Q. What parts of your upbringing in Chicago led you to becoming a filmmaker? Can you speak about any thread between childhood and now?
A. My love for storytelling and filmmaking started in my early years. Instinctually, I would gravitate towards my father’s camcorders. In our home movies, I’d be jumping in front of the lens, begging him to let me use it. I remember my childhood home being full of cameras, books, and music. My parents love the arts and gave me access to different art forms throughout my childhood. They are the single most influential force in my journey as a filmmaker.
At my high school in Chicago, I had a wonderful photography teacher who inspired me. I spent the majority of my time in the school’s dark room. I also shot my first short film with a Super 8 camera. By then, I was hooked on the power of images to tell a story. In many ways, as a teenager and now as an adult, I’ve simply been nurturing the young girl within me who was born keen to film stories about life.
Q. How did your time at Harvard play into that story?
A. At Harvard, I varied my creative interests. I was a photographer for the Harvard Crimson as well as produced and danced in cultural shows, such as Ghungroo. My blockmates would lovingly laugh whenever I edited promo videos for campus events in a baseball cap. They called it my director’s hat. Little did we all know, a decade later I’d be keeping up the tradition of wearing baseball caps while editing my films. Harvard was the beginning of an important detour from pursuing filmmaking as a career. I spent college filling my mind with new subjects and filling my heart with amazing life experiences and friendships.
Q. Can you speak about your time at Google, staying creative in a corporate setting, and maintaining your goals?
A. Google surprisingly brought me back to the world of storytelling. Google is an intrinsically creative place where storytelling is required when imagining future technologies. I joined their rotational marketing program after graduation. One product I worked on was Google+. Our team’s mandate was to encourage content development on the platform with some of the most influential thought leaders and creators, as well as elevate underrepresented voices to the mainstream through social and video platforms.

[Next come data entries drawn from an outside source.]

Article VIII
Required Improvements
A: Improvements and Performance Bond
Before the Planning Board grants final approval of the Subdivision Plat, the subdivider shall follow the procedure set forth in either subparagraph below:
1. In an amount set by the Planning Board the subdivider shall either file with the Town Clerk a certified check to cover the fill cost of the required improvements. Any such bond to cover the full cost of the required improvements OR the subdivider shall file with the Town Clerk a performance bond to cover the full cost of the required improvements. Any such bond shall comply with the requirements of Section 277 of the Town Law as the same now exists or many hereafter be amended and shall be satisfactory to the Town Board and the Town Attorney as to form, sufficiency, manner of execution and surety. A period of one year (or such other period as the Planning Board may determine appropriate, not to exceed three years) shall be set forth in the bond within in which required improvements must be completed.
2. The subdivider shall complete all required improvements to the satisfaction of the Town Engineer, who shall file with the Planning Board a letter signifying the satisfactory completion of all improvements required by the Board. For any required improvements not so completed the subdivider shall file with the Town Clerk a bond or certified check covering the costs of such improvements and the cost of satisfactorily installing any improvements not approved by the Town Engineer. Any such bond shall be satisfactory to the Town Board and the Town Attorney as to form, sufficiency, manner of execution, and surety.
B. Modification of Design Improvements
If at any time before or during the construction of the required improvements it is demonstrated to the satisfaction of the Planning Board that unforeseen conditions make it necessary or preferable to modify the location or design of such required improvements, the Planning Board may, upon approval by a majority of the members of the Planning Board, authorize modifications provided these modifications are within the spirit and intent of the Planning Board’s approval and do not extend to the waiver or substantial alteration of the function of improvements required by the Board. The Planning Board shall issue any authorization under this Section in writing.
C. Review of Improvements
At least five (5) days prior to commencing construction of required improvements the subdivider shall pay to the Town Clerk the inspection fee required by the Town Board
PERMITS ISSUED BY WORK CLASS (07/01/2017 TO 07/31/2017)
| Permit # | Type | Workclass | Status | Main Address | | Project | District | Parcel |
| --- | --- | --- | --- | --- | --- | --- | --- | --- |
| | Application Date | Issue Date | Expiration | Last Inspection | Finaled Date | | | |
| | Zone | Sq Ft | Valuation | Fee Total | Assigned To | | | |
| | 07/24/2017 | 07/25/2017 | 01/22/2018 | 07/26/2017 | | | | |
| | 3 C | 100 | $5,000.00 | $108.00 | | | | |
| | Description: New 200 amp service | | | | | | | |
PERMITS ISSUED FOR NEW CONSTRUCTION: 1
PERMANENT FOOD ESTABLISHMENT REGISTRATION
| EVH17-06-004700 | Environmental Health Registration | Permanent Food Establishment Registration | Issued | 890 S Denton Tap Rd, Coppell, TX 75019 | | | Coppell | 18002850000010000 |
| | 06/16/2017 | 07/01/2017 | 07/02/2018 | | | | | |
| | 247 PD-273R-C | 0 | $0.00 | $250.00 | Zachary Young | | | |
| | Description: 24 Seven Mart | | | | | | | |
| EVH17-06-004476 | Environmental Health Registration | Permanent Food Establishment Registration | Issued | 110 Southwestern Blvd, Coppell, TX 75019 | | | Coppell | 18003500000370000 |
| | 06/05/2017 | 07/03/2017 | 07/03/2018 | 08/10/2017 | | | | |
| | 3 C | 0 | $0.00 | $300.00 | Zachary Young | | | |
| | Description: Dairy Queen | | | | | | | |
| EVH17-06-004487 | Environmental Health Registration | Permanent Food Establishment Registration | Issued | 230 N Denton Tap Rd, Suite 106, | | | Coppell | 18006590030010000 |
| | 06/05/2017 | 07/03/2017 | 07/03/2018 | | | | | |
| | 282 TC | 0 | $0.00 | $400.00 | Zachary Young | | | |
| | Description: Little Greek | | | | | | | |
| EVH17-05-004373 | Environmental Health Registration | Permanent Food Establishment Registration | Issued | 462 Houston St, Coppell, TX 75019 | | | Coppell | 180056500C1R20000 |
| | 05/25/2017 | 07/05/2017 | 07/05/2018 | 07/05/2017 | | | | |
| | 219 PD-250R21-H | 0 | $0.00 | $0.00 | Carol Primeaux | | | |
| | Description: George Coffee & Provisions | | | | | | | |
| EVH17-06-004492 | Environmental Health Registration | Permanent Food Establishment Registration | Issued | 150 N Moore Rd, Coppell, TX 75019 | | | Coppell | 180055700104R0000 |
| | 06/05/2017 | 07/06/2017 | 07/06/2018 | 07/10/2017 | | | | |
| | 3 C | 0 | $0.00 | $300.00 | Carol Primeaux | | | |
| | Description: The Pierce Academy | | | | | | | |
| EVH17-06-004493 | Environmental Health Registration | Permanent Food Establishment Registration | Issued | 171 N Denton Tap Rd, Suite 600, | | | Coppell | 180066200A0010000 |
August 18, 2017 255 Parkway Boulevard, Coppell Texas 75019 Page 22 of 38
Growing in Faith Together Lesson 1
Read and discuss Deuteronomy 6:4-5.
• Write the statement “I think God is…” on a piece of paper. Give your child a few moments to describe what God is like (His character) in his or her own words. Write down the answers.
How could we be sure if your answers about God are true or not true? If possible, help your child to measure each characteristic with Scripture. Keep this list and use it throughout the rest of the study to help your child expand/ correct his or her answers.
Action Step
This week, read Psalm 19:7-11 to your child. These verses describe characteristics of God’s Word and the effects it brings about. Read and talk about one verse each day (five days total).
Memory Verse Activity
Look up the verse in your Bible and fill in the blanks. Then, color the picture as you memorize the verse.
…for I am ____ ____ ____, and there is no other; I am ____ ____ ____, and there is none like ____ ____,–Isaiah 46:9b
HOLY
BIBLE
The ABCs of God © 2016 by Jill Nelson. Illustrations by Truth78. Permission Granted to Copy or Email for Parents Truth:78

I developed content partnerships with the New York Times, ESPN, NBC as well as produced interviews with President Obama, First Lady Michelle Obama, the Dalai Lama, and many others around major cultural, social, and public events. For example, I produced State of the Union interviews with President Obama, inviting Americans to be the first to converse with the President before the media. To use technology, such as social and video platforms, to democratize storytelling was a central mission for me at Google. I’ve carried with me, as a filmmaker, the same mission to elevate unrepresented voices in my work.